SAN DIEGO—At the 2017 ACR/ARHP Annual Meeting this past November, an expert said researchers are making progress in identifying drugs that can correct problems with transcriptional programming, which, if perfected, could go a long way toward harnessing more fully the power of genetics knowledge and directing it toward patient care. The session also delved into how researchers are working to apply a strategy similar to chimeric antigen receptor (CAR) T cell therapy to autoimmune disorders.
Controlling Transcription
Most of the genetic variants identified in genome-wide association studies (GWAS) map to noncoding DNA, and there’s a growing understanding that the vast majority of this noncoding DNA involves gene enhancers and repressors that can regulate transcriptional programs, said Dennis Carson, MD, professor of medicine at the University of California, San Diego.
“We do not yet have methods to identify drugs that can modify and, hopefully, correct aberrant transcriptional programs,” he said. “This is what we’re taking a stab at in our lab.”
Dr. Carson has pursued this line of research for a decade. The challenge, in part, is that what’s encoded are not proteins, and the enhancer or repressor effect depends on the cellular context, so organism-wide targeting could produce undesirable effects. Plus, multiple enhancers and repressors work together in complex ways to control the transcriptional programs.
Dr. Carson’s center has approached the problem with a high-throughput process to examine how drugs or compounds regulate the transcriptional response when a stimulus is applied.
“Our idea was you might be able to find improved approaches for the discovery of immune regulatory drugs by looking at drugs or compounds that regulate the magnitude of transcriptional response to a stimulus, the kinetics of a transcriptional response and breadth of a transcriptional response,” he said.

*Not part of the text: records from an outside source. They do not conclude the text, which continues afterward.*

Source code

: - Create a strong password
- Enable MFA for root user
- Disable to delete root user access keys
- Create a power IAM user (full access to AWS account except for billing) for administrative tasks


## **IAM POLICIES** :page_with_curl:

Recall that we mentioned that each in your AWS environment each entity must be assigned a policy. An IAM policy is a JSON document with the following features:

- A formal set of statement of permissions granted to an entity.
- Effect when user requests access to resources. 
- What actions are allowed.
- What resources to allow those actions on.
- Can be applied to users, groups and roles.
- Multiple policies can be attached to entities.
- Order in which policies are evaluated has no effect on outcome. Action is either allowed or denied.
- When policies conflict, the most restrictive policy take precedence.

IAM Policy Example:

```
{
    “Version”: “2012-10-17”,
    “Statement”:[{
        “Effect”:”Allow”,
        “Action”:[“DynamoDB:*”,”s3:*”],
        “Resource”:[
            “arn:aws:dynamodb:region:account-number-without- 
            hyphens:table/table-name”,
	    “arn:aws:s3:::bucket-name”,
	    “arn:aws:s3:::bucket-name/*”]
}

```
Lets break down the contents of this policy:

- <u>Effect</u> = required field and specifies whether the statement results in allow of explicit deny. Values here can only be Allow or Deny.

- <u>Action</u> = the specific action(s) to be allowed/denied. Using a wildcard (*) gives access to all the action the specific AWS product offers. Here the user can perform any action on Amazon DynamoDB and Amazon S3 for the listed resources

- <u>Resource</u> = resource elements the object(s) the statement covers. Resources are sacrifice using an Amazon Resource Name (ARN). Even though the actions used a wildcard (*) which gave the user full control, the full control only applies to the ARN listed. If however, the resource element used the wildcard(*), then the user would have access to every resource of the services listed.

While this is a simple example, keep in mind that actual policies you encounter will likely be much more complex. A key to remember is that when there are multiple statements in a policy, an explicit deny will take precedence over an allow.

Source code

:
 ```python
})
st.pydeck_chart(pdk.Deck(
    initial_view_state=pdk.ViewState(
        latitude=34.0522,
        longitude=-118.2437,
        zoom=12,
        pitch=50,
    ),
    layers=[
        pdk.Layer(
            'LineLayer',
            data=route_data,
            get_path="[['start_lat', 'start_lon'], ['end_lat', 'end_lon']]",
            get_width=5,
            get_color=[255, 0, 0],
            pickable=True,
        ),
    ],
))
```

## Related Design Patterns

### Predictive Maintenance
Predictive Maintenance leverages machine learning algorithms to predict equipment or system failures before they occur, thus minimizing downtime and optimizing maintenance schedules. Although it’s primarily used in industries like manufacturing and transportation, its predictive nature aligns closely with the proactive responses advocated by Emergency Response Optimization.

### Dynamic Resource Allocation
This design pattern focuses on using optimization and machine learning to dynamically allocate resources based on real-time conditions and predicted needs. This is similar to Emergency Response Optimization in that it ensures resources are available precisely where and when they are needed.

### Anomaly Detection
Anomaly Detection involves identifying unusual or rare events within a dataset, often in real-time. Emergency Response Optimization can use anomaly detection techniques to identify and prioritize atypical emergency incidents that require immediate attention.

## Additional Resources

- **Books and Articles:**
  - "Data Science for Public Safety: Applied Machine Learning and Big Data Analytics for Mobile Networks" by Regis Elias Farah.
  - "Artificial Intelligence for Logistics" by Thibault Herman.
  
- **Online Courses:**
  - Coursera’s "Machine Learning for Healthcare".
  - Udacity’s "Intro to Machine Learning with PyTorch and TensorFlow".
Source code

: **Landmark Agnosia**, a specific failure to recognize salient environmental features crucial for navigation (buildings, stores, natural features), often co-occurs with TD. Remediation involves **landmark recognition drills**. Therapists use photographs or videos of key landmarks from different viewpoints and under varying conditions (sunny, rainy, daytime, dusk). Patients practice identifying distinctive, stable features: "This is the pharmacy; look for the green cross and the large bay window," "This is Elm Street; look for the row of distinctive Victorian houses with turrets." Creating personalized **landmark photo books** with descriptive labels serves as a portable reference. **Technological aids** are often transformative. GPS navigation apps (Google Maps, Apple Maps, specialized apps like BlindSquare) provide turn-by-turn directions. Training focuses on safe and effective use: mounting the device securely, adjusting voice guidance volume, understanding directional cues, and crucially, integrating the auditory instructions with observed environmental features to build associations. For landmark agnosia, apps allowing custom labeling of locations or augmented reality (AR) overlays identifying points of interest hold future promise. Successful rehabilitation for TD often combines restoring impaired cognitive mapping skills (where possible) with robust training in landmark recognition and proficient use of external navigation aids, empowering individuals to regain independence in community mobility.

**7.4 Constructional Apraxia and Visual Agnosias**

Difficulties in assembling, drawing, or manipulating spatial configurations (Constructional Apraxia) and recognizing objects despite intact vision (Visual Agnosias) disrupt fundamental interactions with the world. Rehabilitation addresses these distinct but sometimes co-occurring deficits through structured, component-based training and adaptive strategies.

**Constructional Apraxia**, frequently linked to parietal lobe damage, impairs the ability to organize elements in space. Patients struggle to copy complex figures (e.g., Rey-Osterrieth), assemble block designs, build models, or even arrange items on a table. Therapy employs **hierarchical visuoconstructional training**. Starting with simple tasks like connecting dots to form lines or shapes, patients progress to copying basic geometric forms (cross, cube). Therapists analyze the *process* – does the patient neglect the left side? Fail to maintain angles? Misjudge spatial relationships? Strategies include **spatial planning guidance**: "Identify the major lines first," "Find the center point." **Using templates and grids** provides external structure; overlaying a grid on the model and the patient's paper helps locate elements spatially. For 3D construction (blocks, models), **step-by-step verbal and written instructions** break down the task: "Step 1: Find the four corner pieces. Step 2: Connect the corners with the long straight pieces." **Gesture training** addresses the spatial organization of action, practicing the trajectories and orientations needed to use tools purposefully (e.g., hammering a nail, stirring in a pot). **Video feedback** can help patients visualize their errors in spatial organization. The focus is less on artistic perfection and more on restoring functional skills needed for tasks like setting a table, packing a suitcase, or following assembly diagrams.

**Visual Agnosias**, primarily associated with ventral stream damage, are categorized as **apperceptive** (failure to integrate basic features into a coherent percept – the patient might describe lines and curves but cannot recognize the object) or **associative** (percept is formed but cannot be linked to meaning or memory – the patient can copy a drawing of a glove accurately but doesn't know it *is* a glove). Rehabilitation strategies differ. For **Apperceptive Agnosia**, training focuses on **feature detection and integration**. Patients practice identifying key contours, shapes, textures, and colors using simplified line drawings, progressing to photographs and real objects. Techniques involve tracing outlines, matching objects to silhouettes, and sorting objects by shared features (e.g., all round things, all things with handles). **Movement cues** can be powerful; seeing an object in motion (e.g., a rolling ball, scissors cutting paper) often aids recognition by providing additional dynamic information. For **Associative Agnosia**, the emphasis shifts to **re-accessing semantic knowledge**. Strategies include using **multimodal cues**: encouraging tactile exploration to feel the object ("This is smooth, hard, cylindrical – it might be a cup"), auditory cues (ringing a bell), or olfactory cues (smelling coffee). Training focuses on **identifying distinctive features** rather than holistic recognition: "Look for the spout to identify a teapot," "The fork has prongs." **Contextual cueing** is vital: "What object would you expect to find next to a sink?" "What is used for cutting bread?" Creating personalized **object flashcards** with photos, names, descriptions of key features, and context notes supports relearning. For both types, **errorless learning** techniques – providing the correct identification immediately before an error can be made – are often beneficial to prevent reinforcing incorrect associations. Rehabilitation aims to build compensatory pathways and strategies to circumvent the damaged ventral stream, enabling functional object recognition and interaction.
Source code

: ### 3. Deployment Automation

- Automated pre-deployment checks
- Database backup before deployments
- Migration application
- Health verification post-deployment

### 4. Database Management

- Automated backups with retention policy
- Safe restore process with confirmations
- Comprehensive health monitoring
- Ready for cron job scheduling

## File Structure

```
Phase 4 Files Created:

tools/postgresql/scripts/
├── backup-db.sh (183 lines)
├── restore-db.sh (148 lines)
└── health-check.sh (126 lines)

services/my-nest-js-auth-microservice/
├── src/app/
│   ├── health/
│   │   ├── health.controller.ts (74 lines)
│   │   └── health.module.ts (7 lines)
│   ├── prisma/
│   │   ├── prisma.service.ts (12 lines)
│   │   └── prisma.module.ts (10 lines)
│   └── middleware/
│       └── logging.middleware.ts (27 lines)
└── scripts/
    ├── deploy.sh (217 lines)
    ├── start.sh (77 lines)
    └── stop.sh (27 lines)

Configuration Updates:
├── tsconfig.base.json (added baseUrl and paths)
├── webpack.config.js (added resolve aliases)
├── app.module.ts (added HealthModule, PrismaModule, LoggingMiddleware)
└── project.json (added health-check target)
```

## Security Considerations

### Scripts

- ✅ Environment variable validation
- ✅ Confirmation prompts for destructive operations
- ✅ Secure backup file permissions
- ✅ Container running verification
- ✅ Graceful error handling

Using biochemical and computational methods, the researchers look for compounds that act either as an immune enhancer and slow the response to the stimulus, or as an immune repressor and speed it up—all without affecting the basic physiology of the response. They’ve looked at the NF-kappa-beta and interferon pathways.1
To pare down the compounds to legitimate contenders, the researchers first focused on those that feature kinetics similar to other compounds and might hit the same target, and that have similar chemical structures to others, making it much more statistically likely they’re true hits. Then researchers moved to RNA sequencing to further validate the compounds.